Recorded data:
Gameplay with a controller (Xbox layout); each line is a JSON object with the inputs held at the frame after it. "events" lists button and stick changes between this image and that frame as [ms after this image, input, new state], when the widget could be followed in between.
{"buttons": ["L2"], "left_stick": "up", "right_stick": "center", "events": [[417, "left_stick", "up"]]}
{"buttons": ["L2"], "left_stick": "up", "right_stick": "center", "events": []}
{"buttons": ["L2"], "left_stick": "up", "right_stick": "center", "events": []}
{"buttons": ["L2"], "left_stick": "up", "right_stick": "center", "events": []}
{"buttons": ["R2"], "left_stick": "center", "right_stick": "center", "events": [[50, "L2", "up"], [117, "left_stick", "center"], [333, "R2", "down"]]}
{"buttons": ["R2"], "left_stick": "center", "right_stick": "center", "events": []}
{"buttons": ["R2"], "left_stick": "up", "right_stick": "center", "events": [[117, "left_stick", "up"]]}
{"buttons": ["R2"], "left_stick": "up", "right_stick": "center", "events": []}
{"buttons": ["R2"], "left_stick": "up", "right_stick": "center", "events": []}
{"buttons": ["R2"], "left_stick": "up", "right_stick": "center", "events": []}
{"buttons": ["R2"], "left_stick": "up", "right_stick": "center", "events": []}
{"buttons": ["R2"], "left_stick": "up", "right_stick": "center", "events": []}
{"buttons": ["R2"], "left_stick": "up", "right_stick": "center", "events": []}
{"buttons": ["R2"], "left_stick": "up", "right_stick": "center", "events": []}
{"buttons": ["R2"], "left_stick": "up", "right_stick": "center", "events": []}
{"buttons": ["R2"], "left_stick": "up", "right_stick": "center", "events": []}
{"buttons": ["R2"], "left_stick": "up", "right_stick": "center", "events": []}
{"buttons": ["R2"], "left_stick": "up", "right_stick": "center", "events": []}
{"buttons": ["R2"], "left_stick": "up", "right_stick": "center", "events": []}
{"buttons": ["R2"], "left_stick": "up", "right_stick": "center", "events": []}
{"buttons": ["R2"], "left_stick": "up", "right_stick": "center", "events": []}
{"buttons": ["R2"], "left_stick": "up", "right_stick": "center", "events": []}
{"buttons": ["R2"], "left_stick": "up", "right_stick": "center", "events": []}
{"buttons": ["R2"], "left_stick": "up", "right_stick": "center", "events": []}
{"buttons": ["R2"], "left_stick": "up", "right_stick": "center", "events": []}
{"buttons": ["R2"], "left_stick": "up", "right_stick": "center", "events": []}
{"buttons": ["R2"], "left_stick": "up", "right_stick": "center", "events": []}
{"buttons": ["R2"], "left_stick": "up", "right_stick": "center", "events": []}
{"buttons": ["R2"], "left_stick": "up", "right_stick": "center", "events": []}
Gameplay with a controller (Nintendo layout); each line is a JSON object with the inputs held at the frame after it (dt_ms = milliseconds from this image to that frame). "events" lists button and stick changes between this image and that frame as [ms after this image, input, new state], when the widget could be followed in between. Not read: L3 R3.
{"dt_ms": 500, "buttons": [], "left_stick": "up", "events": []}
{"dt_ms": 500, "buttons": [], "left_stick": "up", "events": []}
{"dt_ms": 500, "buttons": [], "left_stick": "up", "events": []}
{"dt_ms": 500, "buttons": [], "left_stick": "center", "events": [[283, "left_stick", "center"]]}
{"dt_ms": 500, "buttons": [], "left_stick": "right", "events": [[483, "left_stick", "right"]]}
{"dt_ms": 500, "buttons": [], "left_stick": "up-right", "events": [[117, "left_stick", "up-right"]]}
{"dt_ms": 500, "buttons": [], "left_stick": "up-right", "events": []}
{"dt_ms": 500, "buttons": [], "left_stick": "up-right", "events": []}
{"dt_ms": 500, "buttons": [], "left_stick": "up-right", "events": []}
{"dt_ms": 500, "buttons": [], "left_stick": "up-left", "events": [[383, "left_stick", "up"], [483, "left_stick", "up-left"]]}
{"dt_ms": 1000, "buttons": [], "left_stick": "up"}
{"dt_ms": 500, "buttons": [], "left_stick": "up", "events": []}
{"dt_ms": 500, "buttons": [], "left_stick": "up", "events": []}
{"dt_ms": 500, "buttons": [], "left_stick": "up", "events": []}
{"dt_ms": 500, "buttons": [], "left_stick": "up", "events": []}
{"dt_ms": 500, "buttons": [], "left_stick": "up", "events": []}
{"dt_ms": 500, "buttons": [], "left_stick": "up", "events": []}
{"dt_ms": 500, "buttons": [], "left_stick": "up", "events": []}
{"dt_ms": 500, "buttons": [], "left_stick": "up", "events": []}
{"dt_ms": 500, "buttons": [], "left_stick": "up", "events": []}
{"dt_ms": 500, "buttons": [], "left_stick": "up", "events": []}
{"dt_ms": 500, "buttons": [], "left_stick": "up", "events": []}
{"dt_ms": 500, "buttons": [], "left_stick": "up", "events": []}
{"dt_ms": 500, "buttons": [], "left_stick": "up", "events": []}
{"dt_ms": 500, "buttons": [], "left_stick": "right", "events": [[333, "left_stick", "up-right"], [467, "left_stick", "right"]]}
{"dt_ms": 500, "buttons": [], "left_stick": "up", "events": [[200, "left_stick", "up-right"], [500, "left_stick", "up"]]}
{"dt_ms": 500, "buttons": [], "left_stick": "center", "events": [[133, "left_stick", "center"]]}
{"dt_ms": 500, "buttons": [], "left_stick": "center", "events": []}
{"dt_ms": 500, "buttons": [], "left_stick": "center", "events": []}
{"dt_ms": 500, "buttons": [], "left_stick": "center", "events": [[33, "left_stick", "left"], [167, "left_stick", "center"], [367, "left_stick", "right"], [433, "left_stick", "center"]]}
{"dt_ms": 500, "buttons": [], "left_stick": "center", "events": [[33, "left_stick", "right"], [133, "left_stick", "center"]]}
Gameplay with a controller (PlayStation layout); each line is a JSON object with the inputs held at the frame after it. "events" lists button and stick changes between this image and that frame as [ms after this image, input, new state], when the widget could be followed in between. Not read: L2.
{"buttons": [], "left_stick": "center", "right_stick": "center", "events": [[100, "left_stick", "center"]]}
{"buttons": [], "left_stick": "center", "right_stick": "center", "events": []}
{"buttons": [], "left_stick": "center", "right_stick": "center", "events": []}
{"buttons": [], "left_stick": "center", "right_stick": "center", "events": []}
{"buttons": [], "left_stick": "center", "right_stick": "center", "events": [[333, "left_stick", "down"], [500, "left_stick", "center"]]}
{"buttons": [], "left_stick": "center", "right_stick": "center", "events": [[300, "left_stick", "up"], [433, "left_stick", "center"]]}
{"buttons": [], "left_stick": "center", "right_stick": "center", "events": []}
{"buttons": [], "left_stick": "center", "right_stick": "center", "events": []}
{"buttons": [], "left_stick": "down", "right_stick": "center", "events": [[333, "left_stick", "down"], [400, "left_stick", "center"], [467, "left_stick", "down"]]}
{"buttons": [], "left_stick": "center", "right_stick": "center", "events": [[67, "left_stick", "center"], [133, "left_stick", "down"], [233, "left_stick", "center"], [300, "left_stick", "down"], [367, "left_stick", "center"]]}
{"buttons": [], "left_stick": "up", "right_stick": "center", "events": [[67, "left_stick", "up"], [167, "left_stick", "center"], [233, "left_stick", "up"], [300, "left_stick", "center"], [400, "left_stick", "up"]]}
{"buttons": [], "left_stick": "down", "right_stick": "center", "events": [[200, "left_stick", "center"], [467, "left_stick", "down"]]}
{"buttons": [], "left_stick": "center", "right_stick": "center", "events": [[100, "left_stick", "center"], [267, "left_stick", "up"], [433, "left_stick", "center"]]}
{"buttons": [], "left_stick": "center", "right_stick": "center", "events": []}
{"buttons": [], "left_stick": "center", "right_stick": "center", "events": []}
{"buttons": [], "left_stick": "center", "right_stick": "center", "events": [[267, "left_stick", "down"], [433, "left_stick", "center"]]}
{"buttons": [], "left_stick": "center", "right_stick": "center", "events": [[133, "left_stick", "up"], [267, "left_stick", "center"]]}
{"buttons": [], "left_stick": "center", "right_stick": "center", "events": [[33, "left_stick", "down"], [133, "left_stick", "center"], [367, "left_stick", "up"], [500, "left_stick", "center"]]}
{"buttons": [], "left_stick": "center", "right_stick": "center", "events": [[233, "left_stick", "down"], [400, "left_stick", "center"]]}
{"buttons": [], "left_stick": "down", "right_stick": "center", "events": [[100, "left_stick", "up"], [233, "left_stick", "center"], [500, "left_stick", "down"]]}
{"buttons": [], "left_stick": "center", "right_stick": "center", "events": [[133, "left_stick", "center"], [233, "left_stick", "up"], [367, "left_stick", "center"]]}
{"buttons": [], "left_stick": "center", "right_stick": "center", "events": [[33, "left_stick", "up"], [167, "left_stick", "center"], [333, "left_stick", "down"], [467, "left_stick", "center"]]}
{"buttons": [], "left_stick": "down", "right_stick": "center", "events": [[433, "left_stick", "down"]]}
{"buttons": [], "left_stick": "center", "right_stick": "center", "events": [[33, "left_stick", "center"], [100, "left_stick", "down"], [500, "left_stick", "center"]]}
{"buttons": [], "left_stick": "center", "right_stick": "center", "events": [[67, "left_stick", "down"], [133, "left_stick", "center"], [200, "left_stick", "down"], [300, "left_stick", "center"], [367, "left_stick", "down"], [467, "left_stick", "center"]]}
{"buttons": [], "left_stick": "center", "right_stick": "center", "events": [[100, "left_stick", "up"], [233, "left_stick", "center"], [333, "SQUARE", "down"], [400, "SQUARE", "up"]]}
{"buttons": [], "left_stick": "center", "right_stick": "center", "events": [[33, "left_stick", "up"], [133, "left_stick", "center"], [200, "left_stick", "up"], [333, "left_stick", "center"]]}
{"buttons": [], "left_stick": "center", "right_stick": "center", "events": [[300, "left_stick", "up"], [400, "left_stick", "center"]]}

What needs to be done:
Tally the lines in this material that hold the word "widget", then reply with only the number.

Answer for the task:
3